Records from a collection:
..........
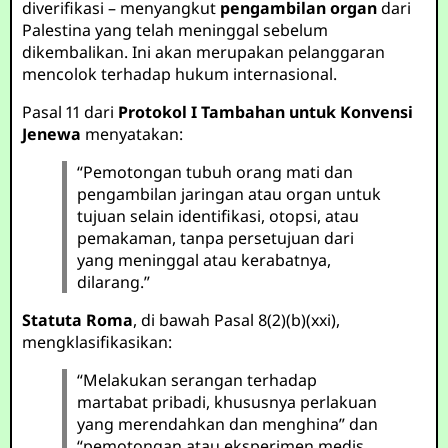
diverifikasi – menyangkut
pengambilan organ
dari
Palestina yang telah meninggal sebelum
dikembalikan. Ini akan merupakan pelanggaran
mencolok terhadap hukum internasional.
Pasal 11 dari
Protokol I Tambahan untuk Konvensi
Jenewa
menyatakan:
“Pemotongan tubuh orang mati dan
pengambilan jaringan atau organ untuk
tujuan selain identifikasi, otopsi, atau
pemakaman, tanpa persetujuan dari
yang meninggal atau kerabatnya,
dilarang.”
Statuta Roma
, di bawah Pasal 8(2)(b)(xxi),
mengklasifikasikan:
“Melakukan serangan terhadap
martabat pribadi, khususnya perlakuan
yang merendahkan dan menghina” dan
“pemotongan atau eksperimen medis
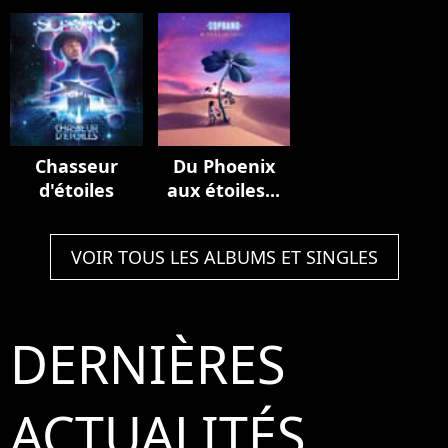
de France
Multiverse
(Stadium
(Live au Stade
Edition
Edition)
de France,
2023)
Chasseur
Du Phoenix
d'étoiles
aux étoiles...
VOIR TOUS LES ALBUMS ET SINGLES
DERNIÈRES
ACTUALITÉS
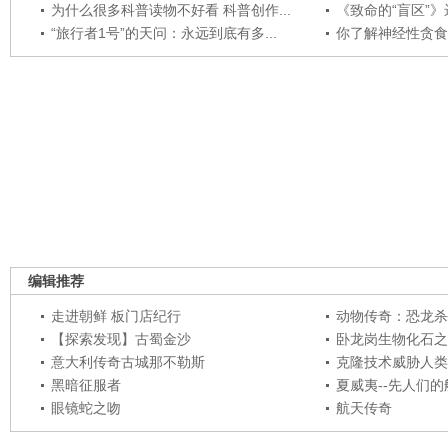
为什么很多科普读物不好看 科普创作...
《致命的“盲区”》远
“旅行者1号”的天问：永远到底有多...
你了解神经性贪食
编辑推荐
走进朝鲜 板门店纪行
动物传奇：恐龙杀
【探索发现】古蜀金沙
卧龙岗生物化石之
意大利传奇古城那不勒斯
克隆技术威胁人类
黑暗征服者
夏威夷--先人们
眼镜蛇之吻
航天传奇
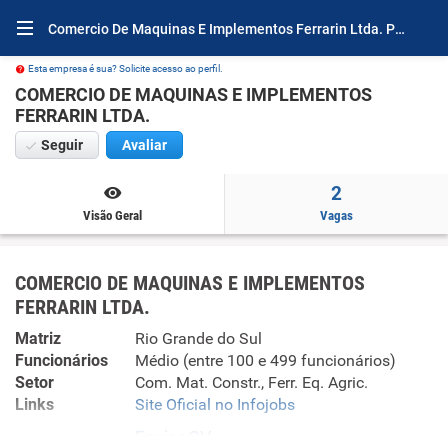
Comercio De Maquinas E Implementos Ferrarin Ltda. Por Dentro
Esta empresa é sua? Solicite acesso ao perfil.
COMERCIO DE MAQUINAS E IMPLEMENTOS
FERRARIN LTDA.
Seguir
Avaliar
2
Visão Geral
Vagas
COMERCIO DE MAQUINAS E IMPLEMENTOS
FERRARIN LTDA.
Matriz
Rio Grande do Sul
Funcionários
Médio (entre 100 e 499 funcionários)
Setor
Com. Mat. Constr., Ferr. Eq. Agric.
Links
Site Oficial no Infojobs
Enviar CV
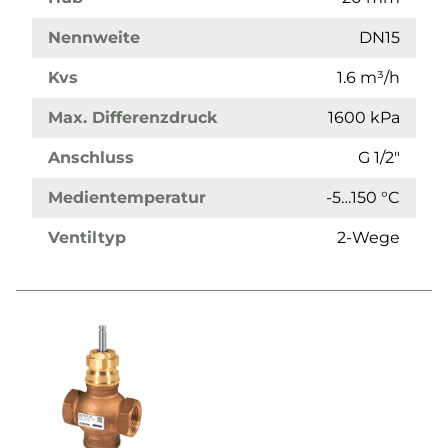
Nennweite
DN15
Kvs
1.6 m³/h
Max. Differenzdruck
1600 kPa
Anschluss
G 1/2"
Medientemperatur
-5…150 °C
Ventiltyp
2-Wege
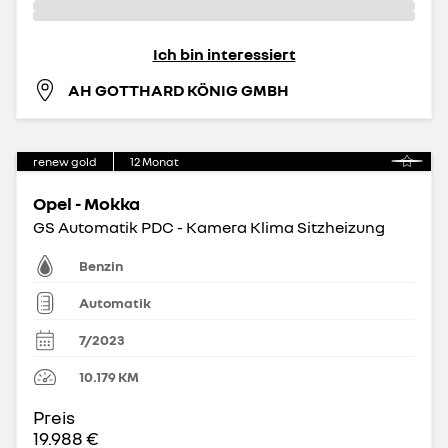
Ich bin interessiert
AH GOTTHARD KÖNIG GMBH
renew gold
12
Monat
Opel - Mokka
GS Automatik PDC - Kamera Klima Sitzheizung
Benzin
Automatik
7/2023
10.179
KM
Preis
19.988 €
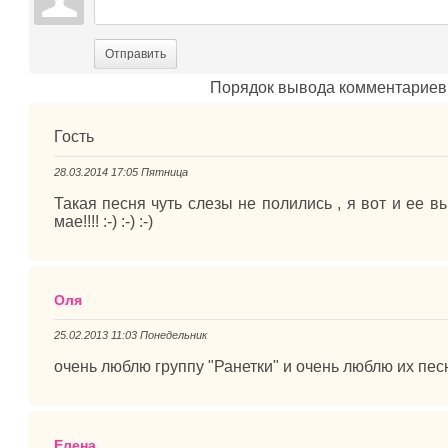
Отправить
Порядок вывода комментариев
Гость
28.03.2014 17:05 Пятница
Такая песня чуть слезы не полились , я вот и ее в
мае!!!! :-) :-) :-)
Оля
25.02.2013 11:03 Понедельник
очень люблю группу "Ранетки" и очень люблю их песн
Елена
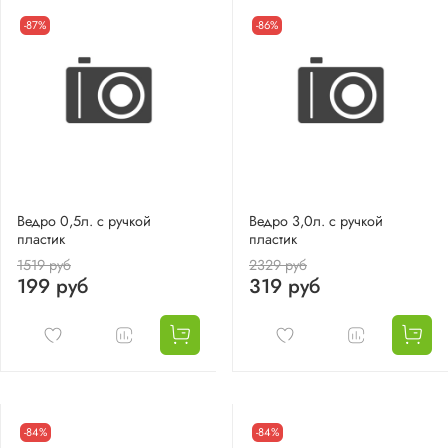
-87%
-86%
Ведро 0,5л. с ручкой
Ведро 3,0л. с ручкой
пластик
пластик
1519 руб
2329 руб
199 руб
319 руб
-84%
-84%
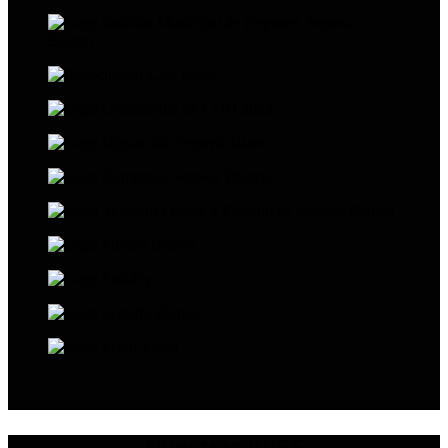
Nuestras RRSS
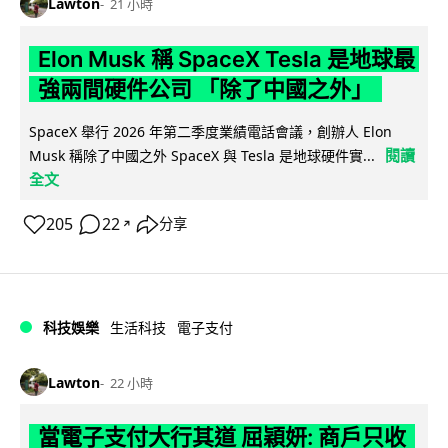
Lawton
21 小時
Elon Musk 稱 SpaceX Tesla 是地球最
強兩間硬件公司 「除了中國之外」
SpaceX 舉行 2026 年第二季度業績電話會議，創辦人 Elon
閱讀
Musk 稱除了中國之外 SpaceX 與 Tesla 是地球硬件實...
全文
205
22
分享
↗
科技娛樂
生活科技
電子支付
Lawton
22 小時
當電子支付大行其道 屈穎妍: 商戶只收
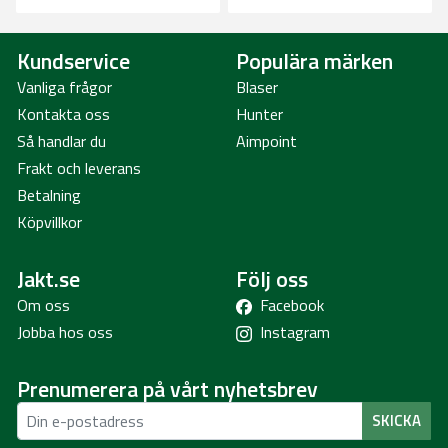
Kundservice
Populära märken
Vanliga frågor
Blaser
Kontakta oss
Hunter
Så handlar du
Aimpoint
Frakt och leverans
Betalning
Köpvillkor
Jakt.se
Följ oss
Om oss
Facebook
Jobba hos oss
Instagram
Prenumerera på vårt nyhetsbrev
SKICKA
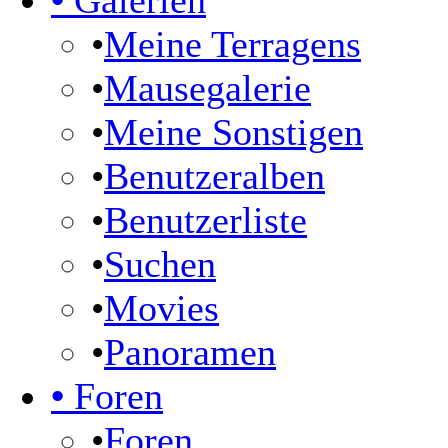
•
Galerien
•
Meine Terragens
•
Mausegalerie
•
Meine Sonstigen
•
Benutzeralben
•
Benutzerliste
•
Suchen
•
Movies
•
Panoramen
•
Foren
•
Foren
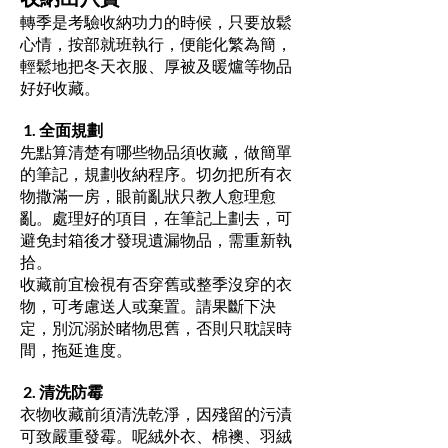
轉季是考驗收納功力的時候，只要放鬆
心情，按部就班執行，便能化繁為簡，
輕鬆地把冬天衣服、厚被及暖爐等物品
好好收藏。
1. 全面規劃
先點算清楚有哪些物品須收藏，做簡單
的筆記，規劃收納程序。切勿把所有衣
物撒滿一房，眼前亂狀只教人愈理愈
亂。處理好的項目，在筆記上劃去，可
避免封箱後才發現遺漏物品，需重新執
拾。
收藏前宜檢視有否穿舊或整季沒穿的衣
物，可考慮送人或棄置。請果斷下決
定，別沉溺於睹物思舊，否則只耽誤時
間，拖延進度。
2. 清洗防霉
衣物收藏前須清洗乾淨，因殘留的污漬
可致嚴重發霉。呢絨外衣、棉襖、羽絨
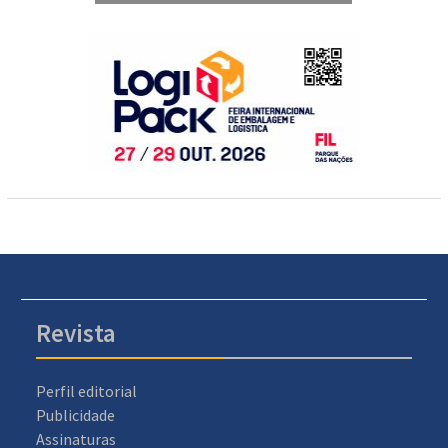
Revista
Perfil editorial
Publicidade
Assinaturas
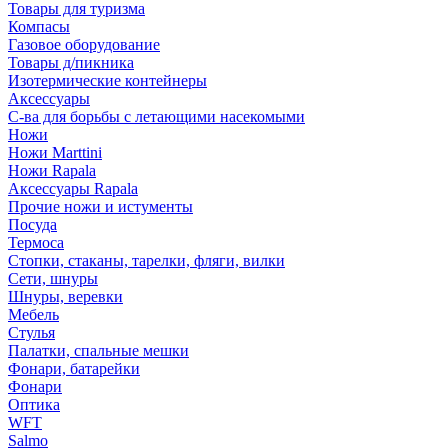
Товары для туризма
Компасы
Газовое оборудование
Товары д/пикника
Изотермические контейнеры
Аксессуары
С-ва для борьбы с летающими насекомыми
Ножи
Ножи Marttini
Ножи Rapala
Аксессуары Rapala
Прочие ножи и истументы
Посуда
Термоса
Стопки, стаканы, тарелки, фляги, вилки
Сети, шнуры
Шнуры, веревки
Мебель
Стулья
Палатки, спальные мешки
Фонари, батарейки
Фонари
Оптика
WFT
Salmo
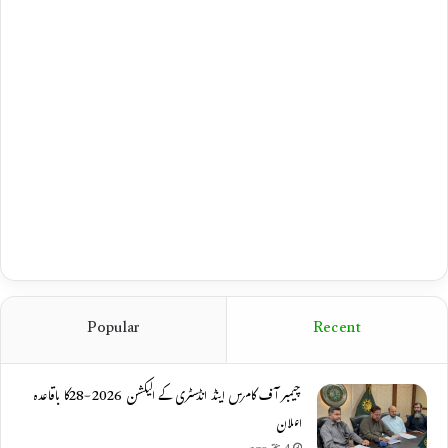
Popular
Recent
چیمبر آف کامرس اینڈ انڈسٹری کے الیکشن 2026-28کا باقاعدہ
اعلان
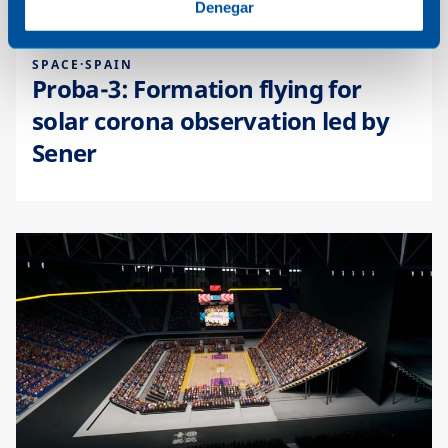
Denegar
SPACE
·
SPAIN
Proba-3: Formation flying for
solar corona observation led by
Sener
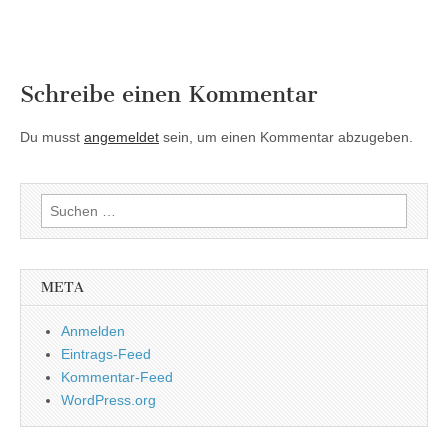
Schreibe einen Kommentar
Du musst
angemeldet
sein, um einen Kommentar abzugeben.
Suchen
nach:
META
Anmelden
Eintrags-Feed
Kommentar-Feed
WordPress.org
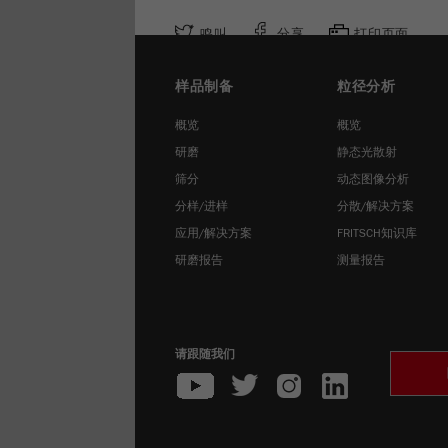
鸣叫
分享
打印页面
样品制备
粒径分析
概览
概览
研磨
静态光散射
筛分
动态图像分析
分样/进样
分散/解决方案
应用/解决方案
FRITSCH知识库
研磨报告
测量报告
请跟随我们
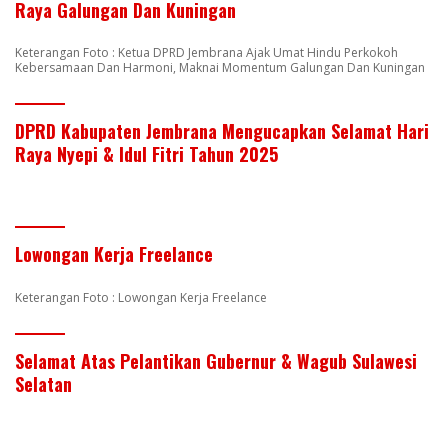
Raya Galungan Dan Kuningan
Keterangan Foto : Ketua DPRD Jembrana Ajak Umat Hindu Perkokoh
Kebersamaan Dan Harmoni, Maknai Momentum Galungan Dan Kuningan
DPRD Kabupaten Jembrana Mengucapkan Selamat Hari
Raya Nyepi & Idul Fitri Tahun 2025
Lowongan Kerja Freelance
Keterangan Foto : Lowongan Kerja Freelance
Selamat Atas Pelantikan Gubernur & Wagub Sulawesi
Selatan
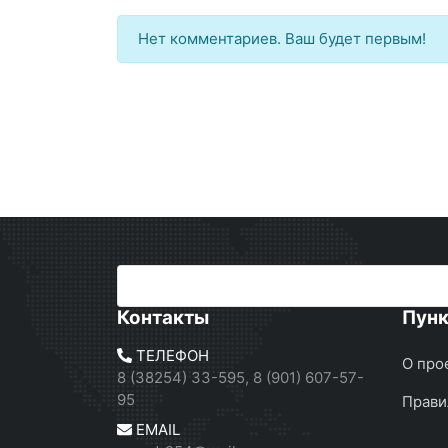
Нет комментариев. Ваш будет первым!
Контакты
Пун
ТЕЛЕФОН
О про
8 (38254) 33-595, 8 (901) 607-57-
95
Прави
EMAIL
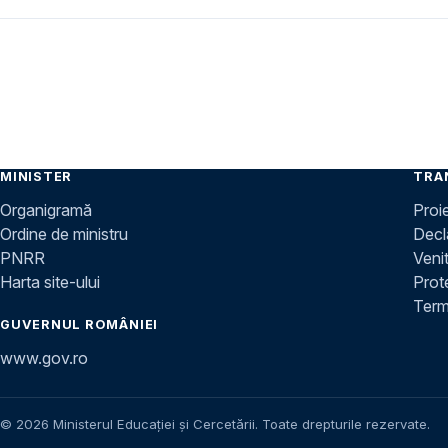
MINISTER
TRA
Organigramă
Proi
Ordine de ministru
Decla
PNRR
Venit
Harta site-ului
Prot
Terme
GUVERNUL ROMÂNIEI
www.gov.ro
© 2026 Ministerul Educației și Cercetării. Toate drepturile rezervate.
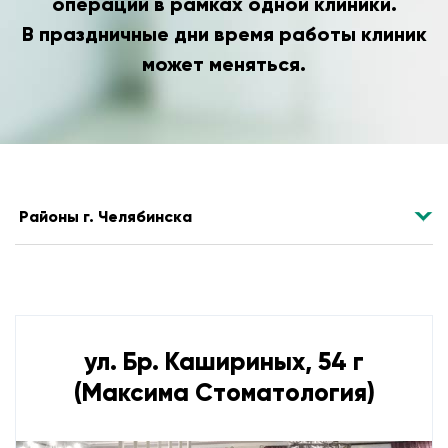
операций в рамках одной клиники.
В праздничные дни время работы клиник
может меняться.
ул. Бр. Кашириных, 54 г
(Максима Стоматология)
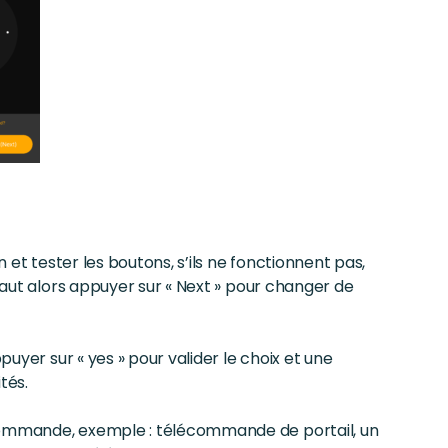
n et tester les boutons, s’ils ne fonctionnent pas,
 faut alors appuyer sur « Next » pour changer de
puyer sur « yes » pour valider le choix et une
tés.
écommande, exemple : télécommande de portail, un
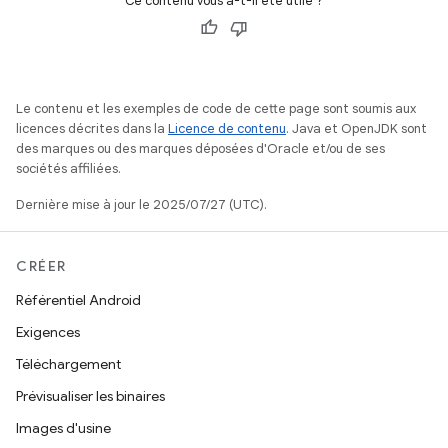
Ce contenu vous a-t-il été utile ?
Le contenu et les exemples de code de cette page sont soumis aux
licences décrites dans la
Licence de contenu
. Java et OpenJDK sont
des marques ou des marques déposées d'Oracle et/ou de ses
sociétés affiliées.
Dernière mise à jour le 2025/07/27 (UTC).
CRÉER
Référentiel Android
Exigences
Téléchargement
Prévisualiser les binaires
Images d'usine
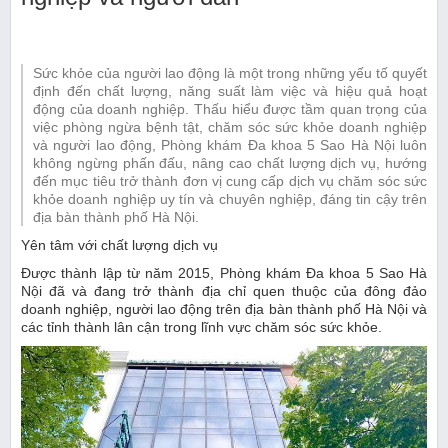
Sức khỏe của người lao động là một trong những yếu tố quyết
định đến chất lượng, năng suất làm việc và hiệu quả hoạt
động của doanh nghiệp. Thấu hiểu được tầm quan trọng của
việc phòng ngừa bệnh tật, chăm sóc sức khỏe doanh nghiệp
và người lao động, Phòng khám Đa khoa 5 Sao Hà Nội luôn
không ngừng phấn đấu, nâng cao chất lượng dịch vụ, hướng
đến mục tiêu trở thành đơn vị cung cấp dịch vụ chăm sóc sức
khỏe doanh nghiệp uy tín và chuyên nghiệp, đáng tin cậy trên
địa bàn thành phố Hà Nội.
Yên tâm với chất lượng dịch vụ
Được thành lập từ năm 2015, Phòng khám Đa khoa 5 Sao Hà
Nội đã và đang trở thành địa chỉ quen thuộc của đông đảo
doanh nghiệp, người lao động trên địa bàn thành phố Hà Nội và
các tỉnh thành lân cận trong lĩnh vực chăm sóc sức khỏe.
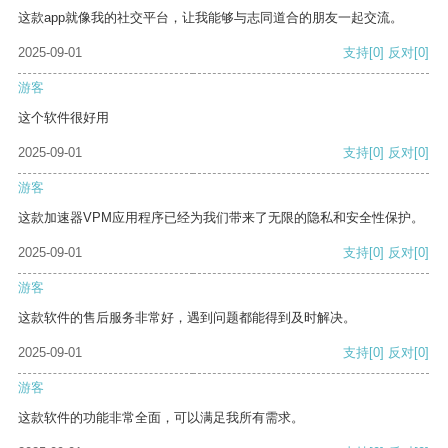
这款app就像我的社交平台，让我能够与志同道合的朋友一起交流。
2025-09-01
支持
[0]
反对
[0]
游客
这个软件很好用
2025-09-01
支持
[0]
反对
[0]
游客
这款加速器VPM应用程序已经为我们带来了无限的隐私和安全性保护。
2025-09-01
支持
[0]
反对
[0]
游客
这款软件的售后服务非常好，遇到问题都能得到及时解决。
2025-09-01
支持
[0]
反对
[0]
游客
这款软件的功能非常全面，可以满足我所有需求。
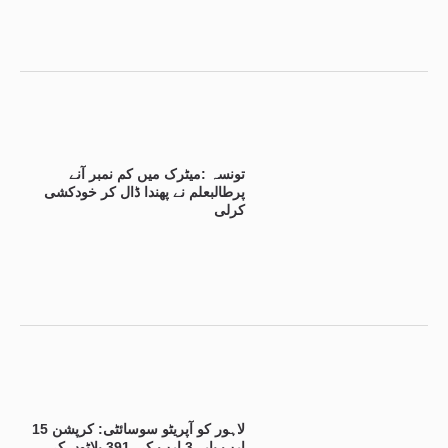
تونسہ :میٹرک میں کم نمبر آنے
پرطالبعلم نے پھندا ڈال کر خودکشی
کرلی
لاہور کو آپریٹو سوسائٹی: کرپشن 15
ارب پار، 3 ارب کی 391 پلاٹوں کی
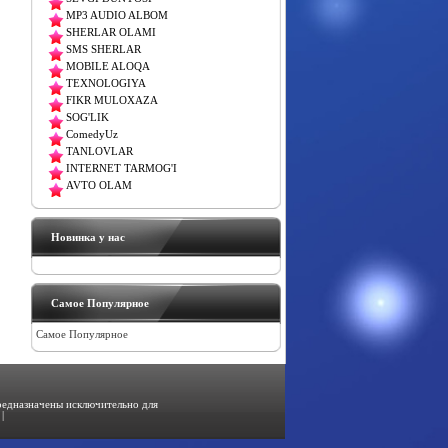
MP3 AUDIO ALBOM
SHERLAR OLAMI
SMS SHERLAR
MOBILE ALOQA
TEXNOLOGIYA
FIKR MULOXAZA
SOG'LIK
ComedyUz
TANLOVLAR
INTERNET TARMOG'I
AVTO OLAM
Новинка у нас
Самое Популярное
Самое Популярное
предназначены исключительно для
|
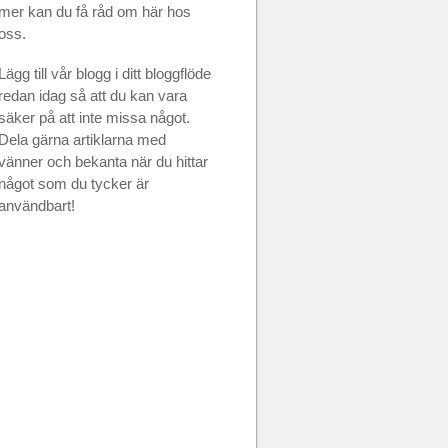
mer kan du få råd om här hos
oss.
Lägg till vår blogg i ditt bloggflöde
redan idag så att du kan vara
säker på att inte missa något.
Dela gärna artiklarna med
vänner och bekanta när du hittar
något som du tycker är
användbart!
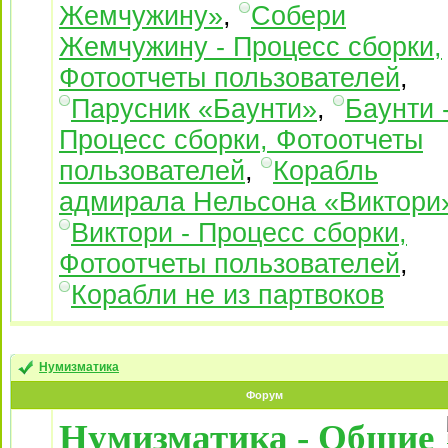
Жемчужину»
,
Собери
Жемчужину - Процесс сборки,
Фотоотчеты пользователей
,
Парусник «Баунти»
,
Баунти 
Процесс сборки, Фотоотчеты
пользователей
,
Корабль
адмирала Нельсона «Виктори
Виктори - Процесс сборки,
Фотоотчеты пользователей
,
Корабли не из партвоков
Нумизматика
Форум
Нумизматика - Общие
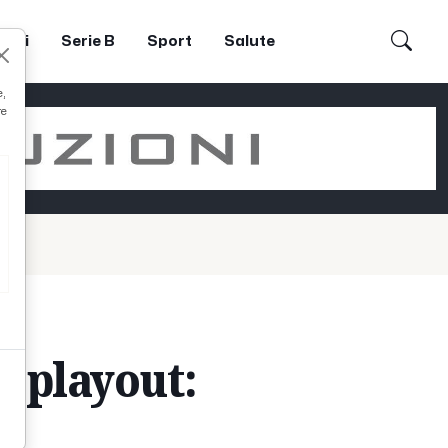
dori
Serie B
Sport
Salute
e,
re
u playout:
..........
| WHAT IS EXPECTED |
Where a line above contains the string "Процесс", copy that line.

| RESPONSE BELOW |
Жемчужину - Процесс сборки,
Процесс сборки, Фотоотчеты
Виктори - Процесс сборки,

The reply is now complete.